**WHAT YOU SHOULD DO:** Your copy of the lines below must match them exactly and contain no images.

**RECORDS PROVIDED:**

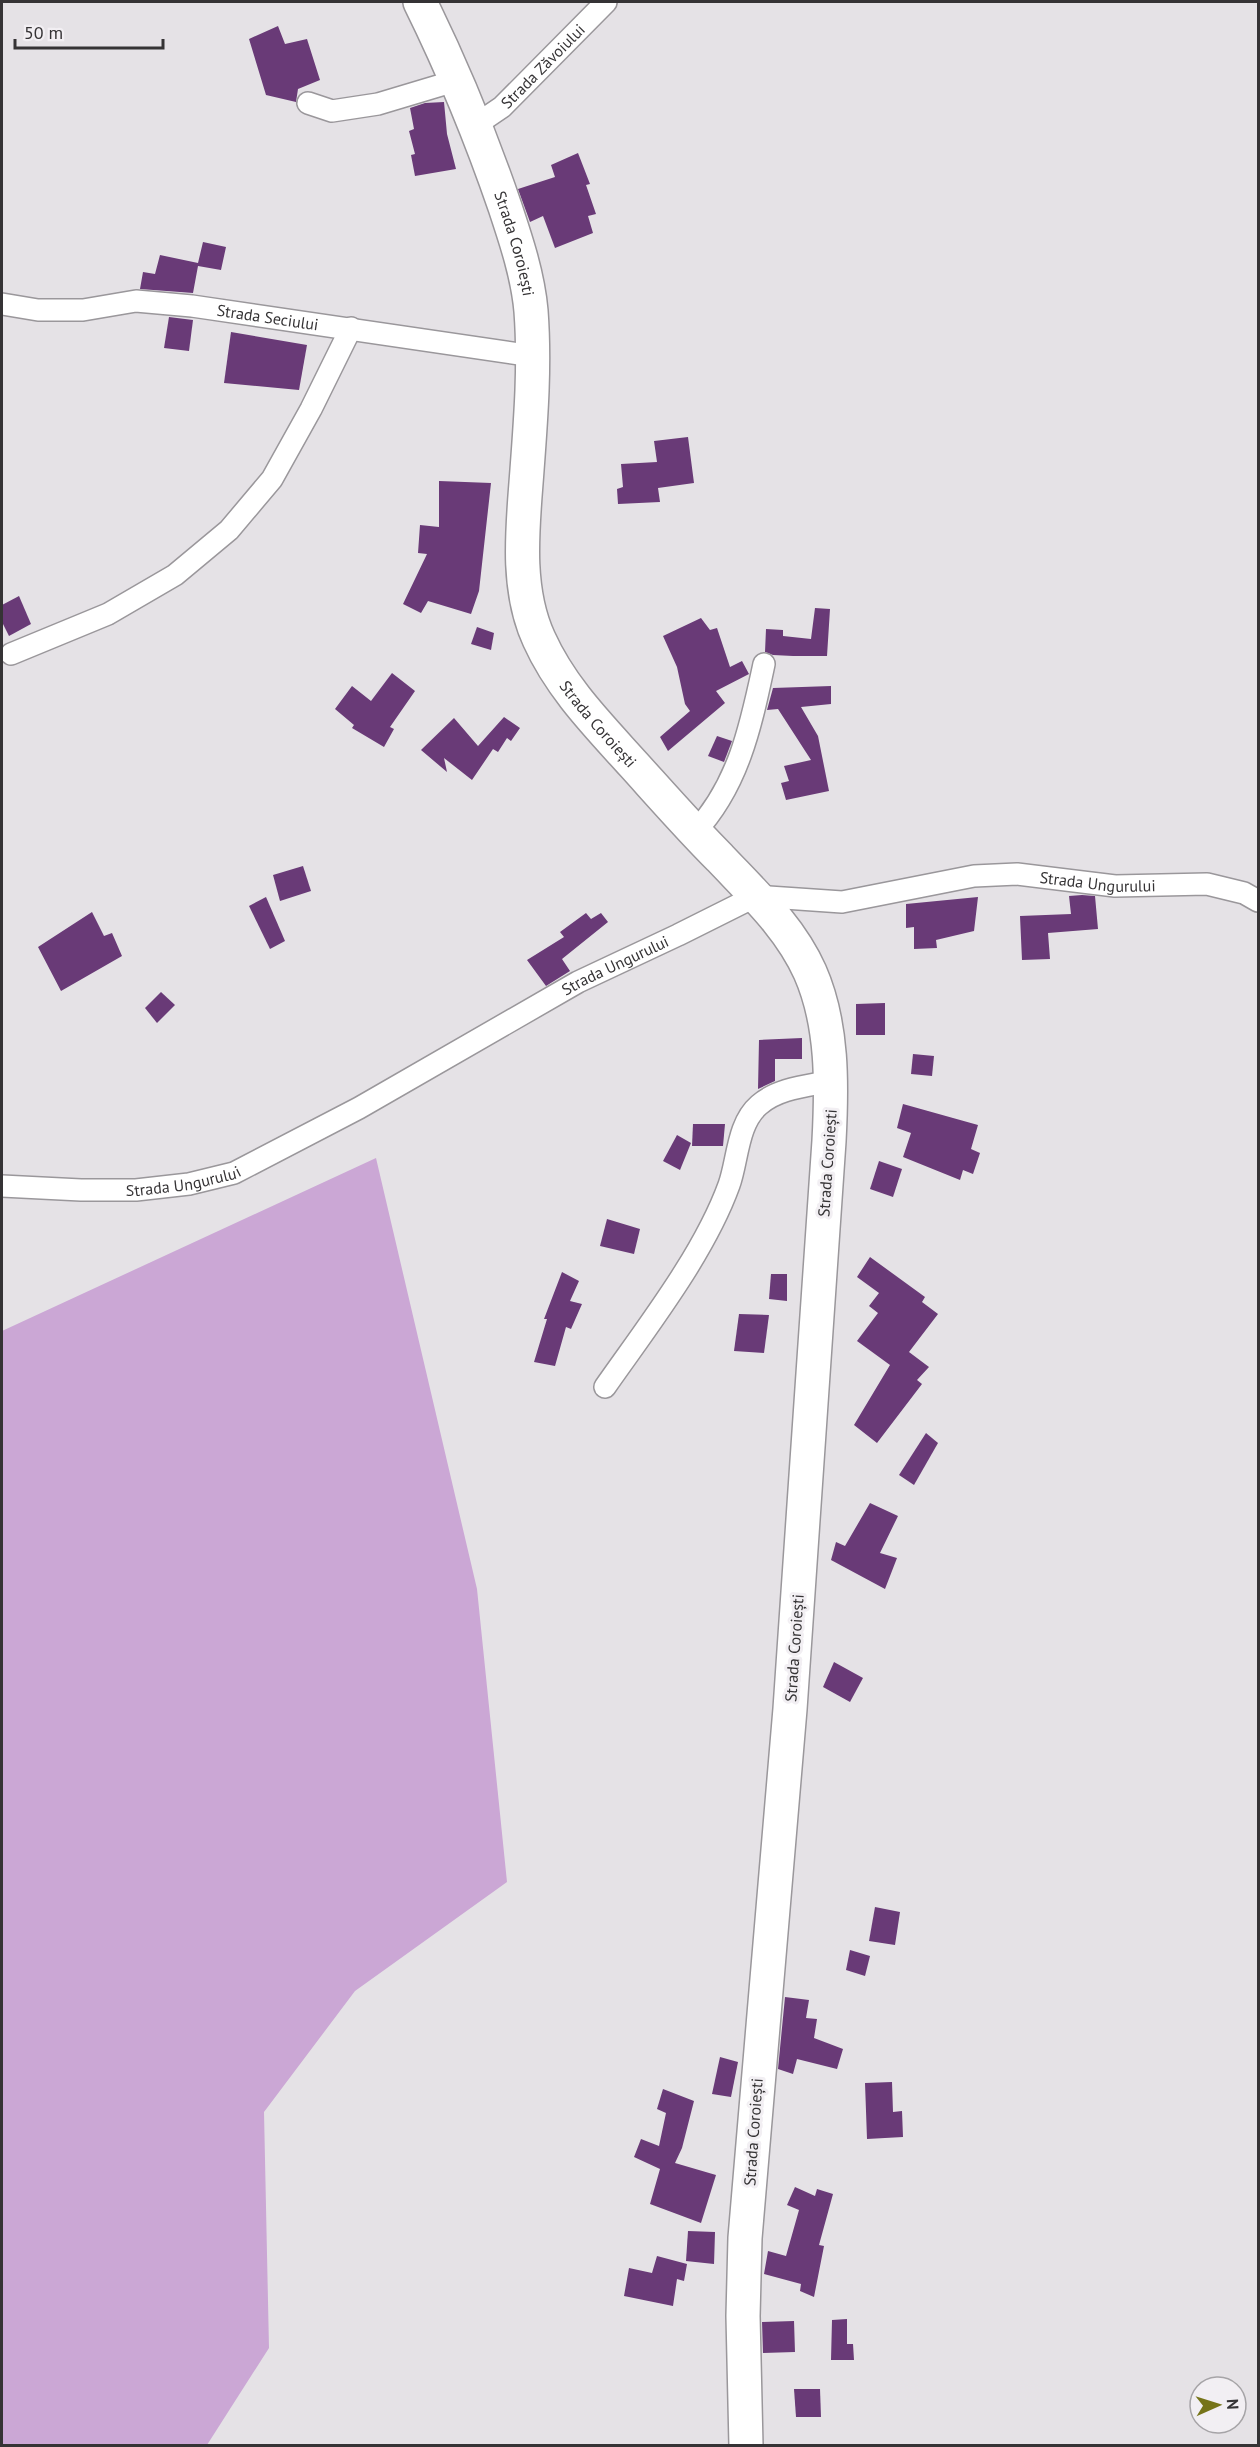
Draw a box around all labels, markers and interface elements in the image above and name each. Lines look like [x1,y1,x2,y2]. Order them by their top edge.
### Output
scale bar [15,12,164,50]
street label: Strada Zăvoiului [496,19,589,112]
text: 50 m [24,21,63,44]
street label: Strada Coroiești [490,188,539,297]
street label: Strada Seciului [216,300,320,334]
street label: Strada Coroiești [556,676,641,771]
street label: Strada Ungurului [1039,867,1156,896]
street label: Strada Ungurului [558,931,672,999]
street label: Strada Coroiești [813,1108,841,1218]
street label: Strada Ungurului [126,1161,244,1200]
street label: Strada Coroiești [780,1593,808,1703]
street label: Strada Coroiești [739,2077,767,2187]
north arrow [1188,2375,1248,2435]
text: N [1223,2398,1243,2410]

**RESULT FOR THIS TASK:**
Draw a box around all labels, markers and interface elements in the image above and name each. Lines look like [x1,y1,x2,y2]. Order them by their top edge.
### Output
scale bar [15,12,164,50]
street label: Strada Zăvoiului [496,19,589,112]
text: 50 m [24,21,63,44]
street label: Strada Coroiești [490,188,539,297]
street label: Strada Seciului [216,300,320,334]
street label: Strada Coroiești [556,676,641,771]
street label: Strada Ungurului [1039,867,1156,896]
street label: Strada Ungurului [558,931,672,999]
street label: Strada Coroiești [813,1108,841,1218]
street label: Strada Ungurului [126,1161,244,1200]
street label: Strada Coroiești [780,1593,808,1703]
street label: Strada Coroiești [739,2077,767,2187]
north arrow [1188,2375,1248,2435]
text: N [1223,2398,1243,2410]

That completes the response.